Despite predictable grumbling from the more conservative members of the House, such as Freedom Caucus members, Ryan appears safe in his position as speaker, at least for now. Representative David Brat, the man who pulled off one of the great upsets of American political history when he defeated former House Majority Leader Eric Cantor in a Republican primary in Virginia, criticized the budget deal (“We’re breaking our pledge on the budget caps”), but he also had cautious praise for Ryan.
“Not only is he saying the right things, he is lining it up to do the right things.”
Arizona Republican Representative Matt Salmon agreed. “Paul [Ryan] made some pretty sustainable commitments about things we’ll do next year: a major overhaul of our tax system, welfare reform, replacing Obamacare. These are major things. If we do those things and define clearly what we stand for, that’s the best we can hope for.”
“In terms of process, I can tell you I’ve had more meaningful conversations with the speaker and leadership in the last couple of weeks than I think I have in the last couple of years,” added Representative Mark Meadows, a North Carolina Republican. It was Meadows who headed the charge against Boehner that eventually led to his resignation last fall. “I would give it an A-plus in terms of trying to reach out to the rank and file.”
One concrete action taken by Ryan that is encouraging to some Freedom Caucus members is that he has already begun the budget process for 2016. A large part of the problem for the past several years has been the failure of the House to develop a budget early enough to vote on the various parts of that budget separately. This has led to the series of “continuing resolutions” of recent years, which has led to a subtle shift in budget-making power away from Congress to a liberal president such as Obama. Obama can threaten to veto the budget if the Republicans put things in the bill he does not like, and blame the Republicans for “shutting down the government.” With his allies in the mainstream media, the public is led to believe it is all the Republicans’ fault. Many Republicans in Congress quake in fear of being blamed for "shutting down the government."

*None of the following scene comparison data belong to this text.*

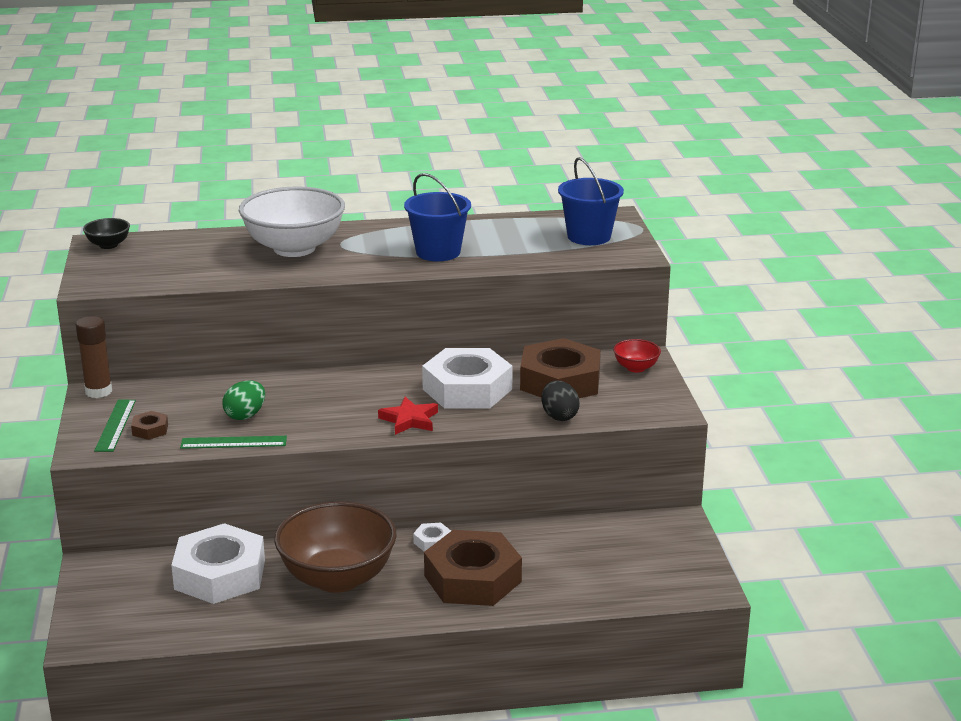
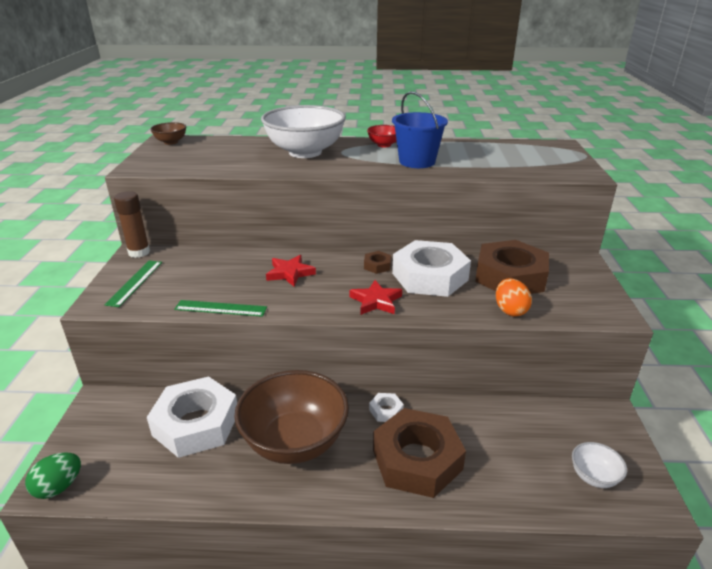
camera: 10 degrees right, 5 degrees up
black bowl [83,218,130,249] -> brown bowl [150,122,186,145]
brown nut [131,411,168,440] -> brown nut moved to [364,251,391,274]
green egg [222,380,265,420] -> green egg moved to [25,452,81,499]
black egg [542,381,580,421] -> orange egg [496,278,532,316]
blue bucket [558,157,624,245] -> none
red bowl [613,339,661,373] -> red bowl moved to [367,125,397,147]
none -> red star [266,255,316,286]
none -> white bowl [572,442,627,488]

The next budget vote is slated in the fall of next year, in the middle of the presidential campaign. We can expect to hear suggestions that Republicans in the House should avoid a confrontation with Obama over the budget, so as not to hurt the Republican nominee. “Let’s wait until we have a Republican president to take serious action on the budget” will be the probable plea.
Voters were told that Republicans will take “serious action” if they get control of the House. After they did win the House in the 2010 elections, little was done, because the argument then was that the Democrats still controlled the Senate, and besides, we have a presidential election in 2012. Then, in 2014, the Republicans took the Senate and kept the House, and the Republican base was told, once again, to “wait,” since Obama will just veto any substantive action on important issues. And, of course, he can blame the Republicans.
A year from now, the Paul Ryan “honeymoon” will be over, and we will get to see the extent to which he will honor his “marriage vows” to the Republicans in Congress and to the country.